**WORK TO BE COMPLETED**
Reproduce the records exactly.

**MATERIAL TO PROCESS**
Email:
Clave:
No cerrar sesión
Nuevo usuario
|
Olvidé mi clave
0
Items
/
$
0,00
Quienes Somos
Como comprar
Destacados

**RESPONSE AREA**
Email:
Clave:
No cerrar sesión
Nuevo usuario
|
Olvidé mi clave
0
Items
/
$
0,00
Quienes Somos
Como comprar
Destacados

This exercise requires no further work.